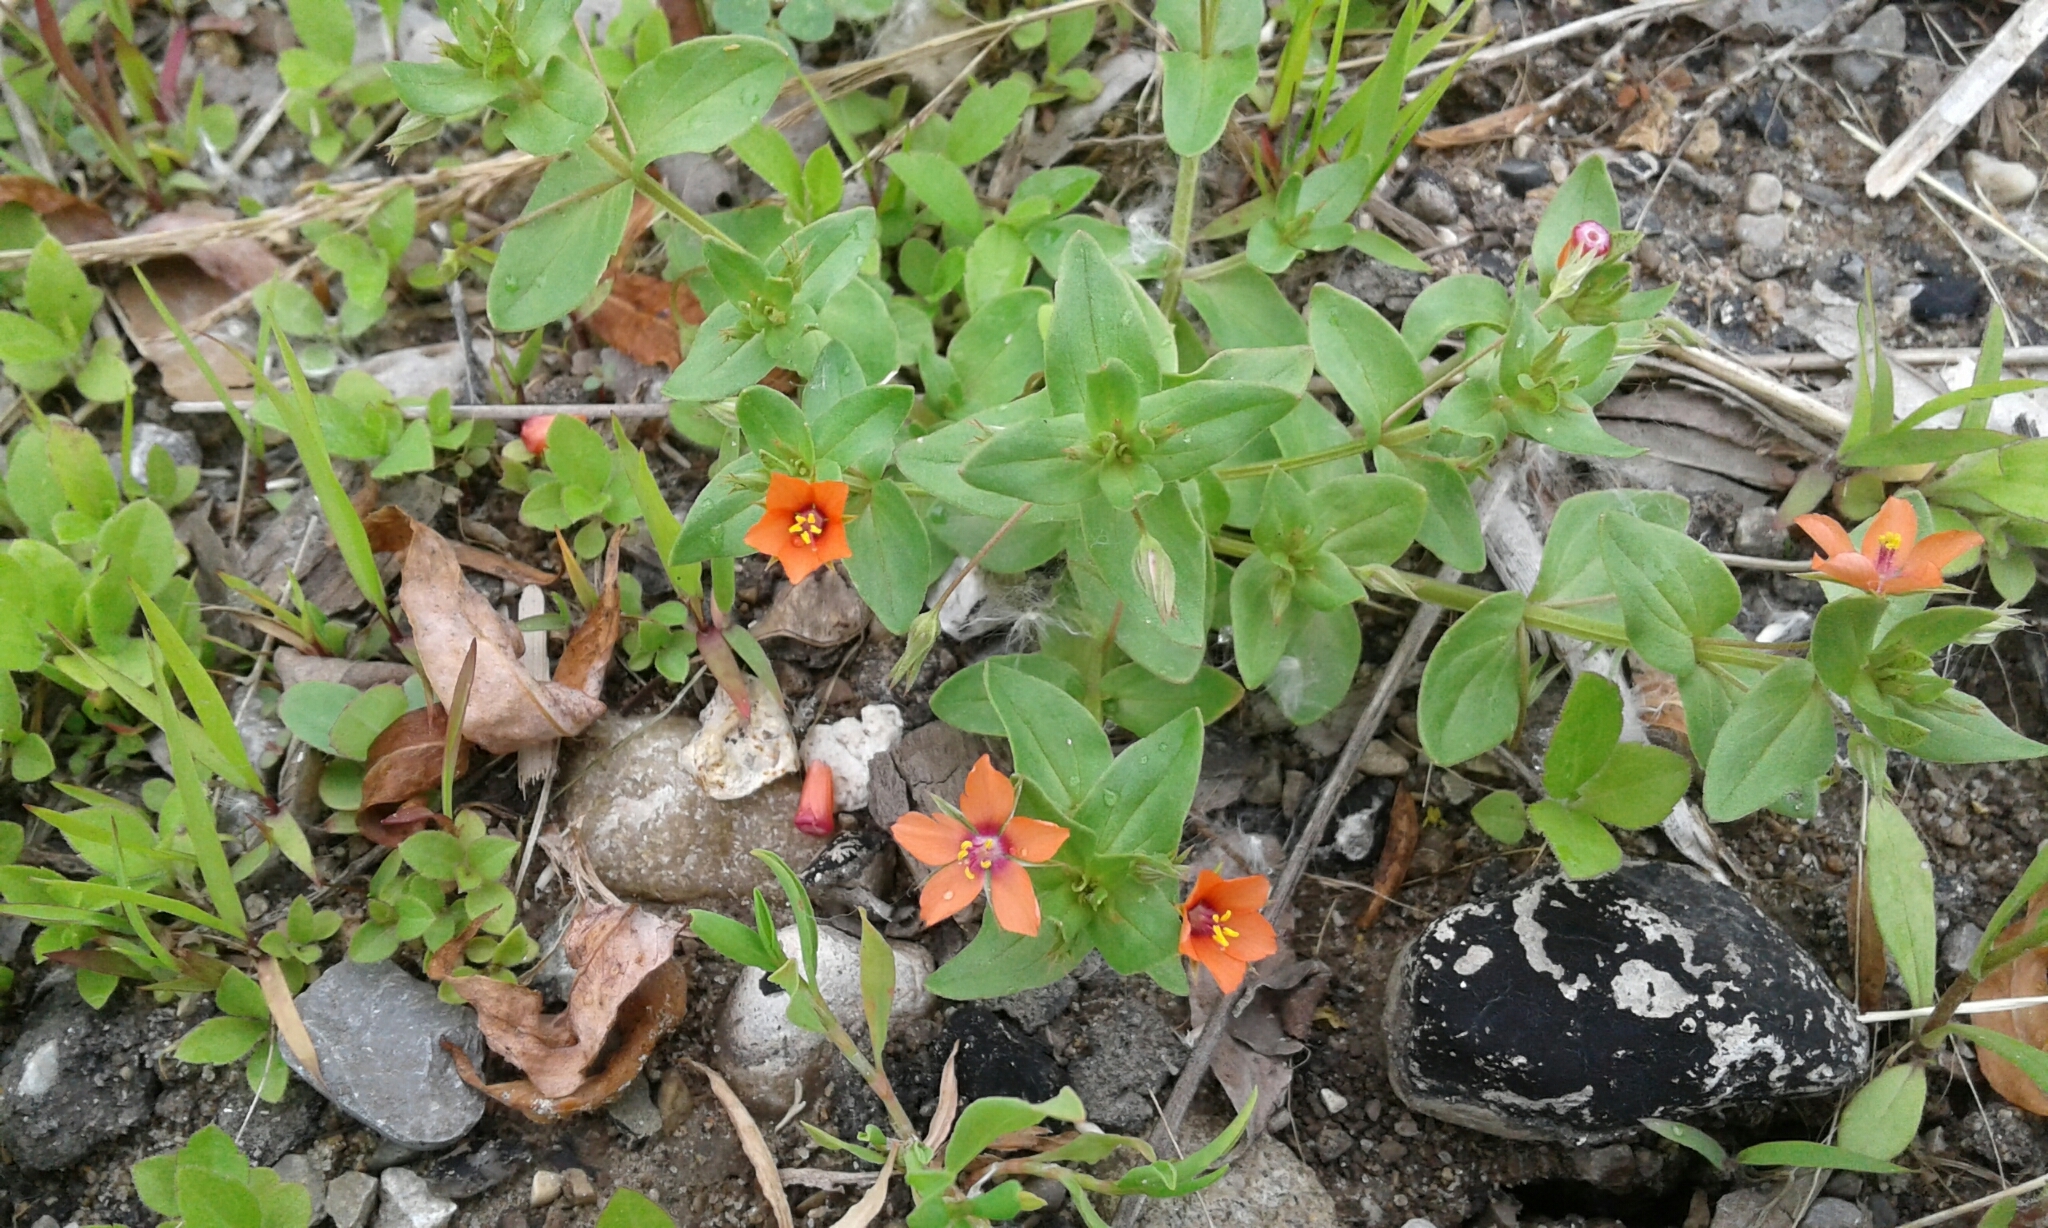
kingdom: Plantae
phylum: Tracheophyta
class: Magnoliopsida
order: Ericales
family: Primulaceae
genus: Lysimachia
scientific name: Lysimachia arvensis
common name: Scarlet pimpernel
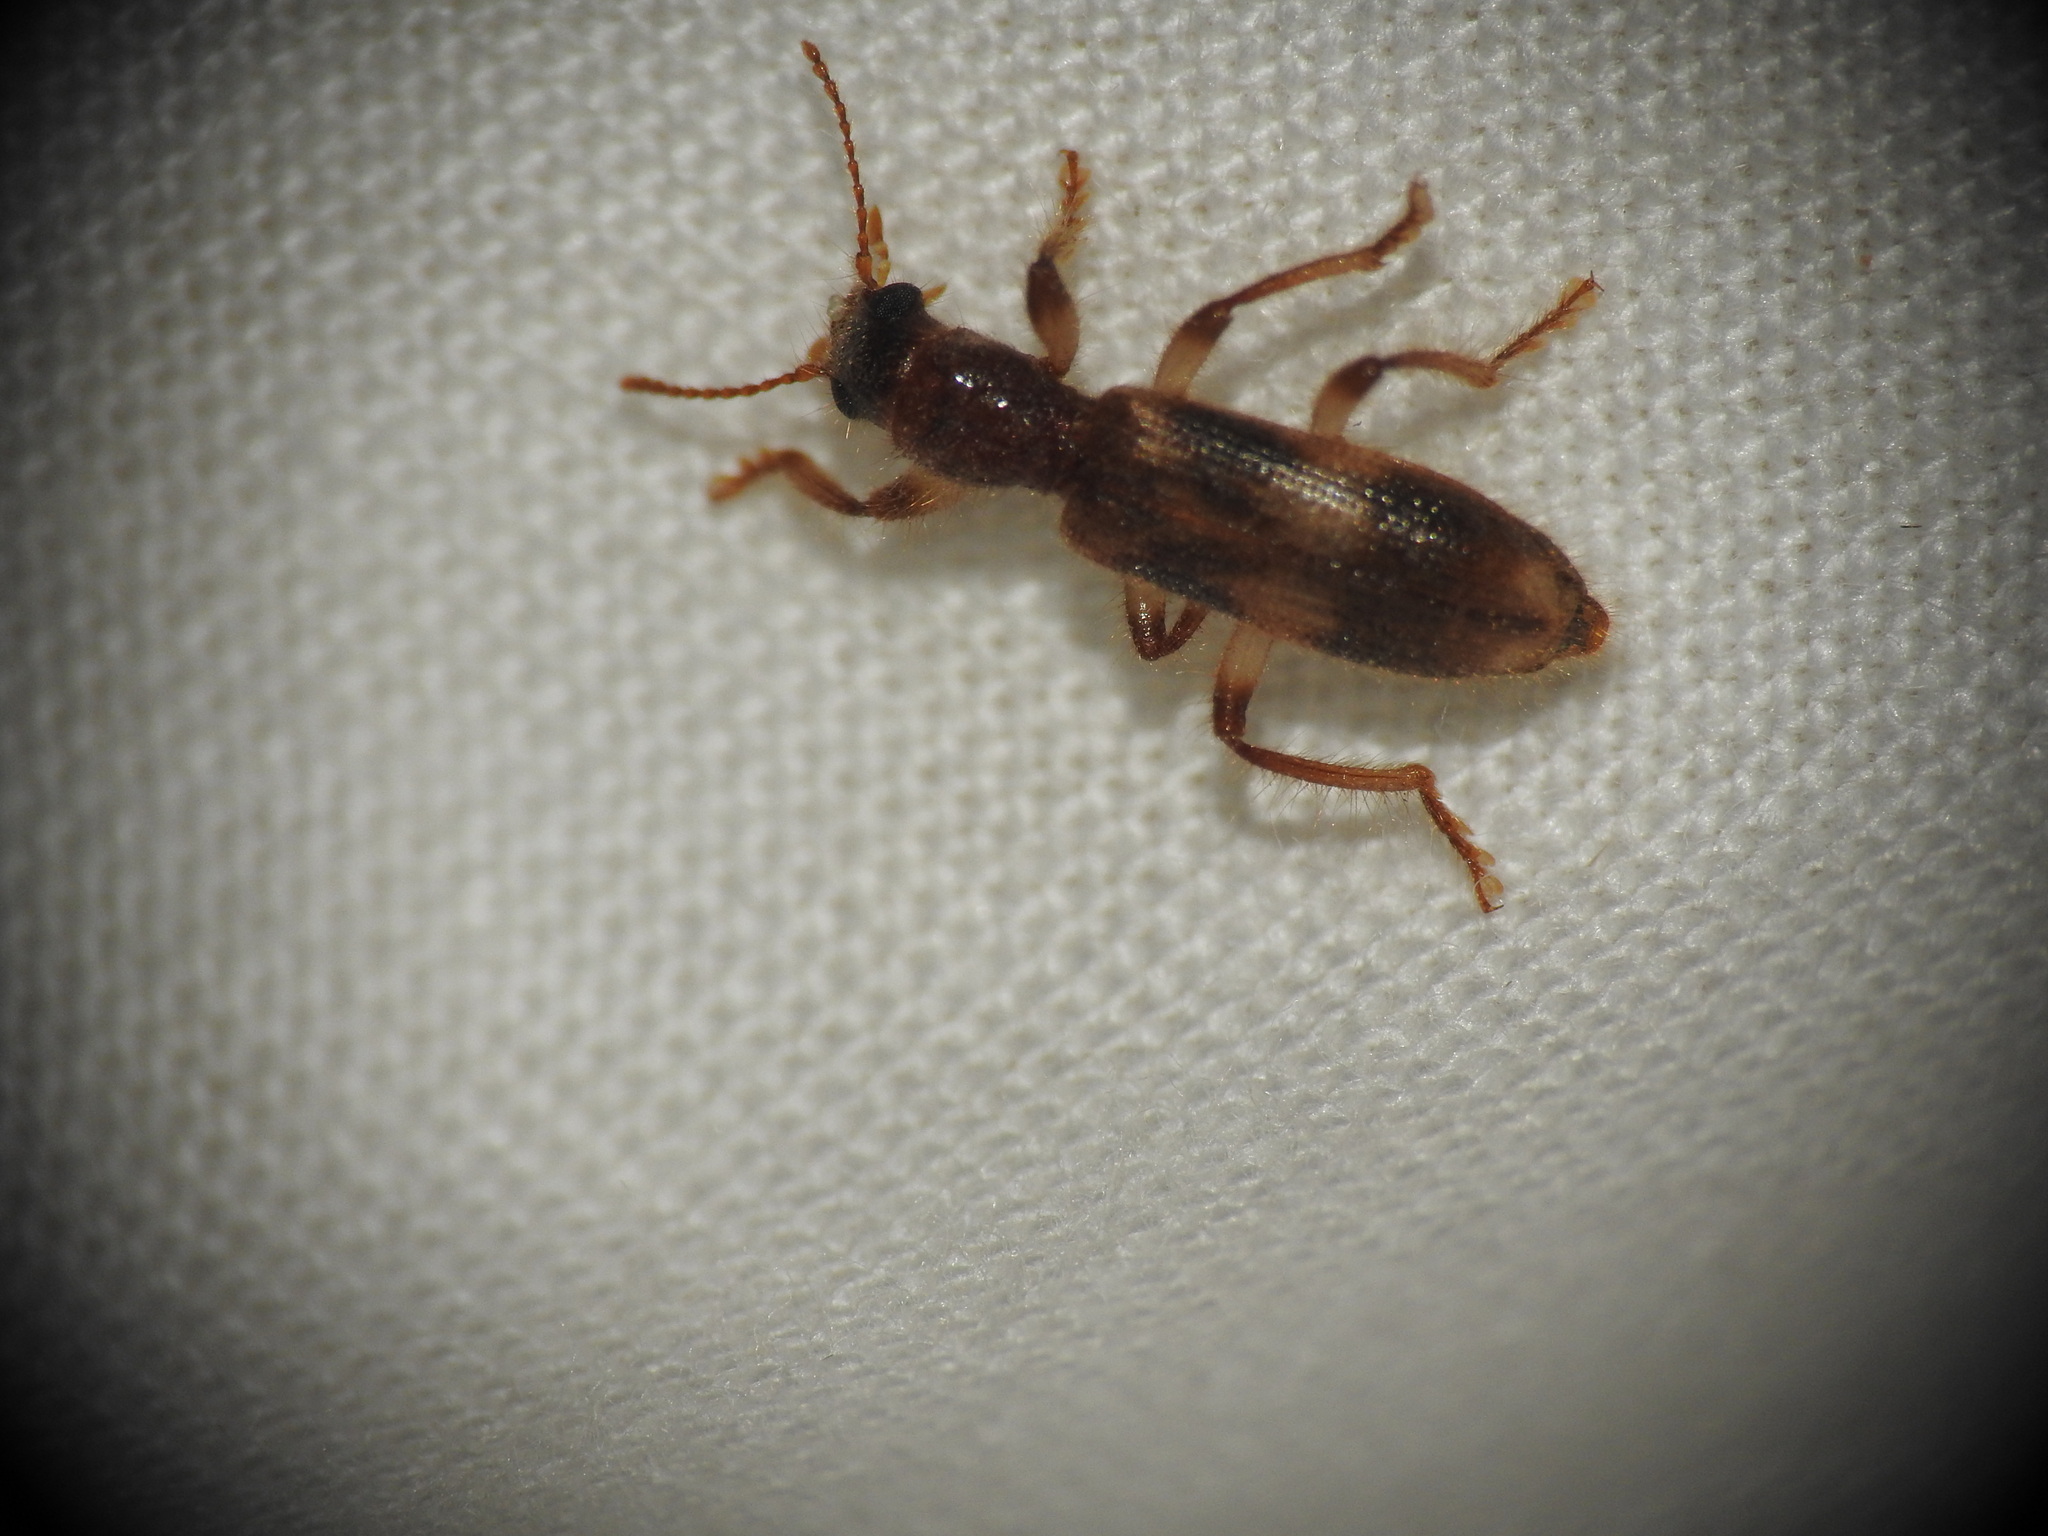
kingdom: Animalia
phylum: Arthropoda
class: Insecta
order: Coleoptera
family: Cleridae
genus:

• • •

• _练习目标_:
请将上方各行中自含有“class: Magnoliopsida”的那一行起、至末尾一行止的内容逐字照录，首尾两行均须包括在内，图片不得写入答案。

• _练习解答_:
class: Magnoliopsida
order: Ericales
family: Primulaceae
genus: Lysimachia
scientific name: Lysimachia arvensis
common name: Scarlet pimpernel
kingdom: Animalia
phylum: Arthropoda
class: Insecta
order: Coleoptera
family: Cleridae
genus:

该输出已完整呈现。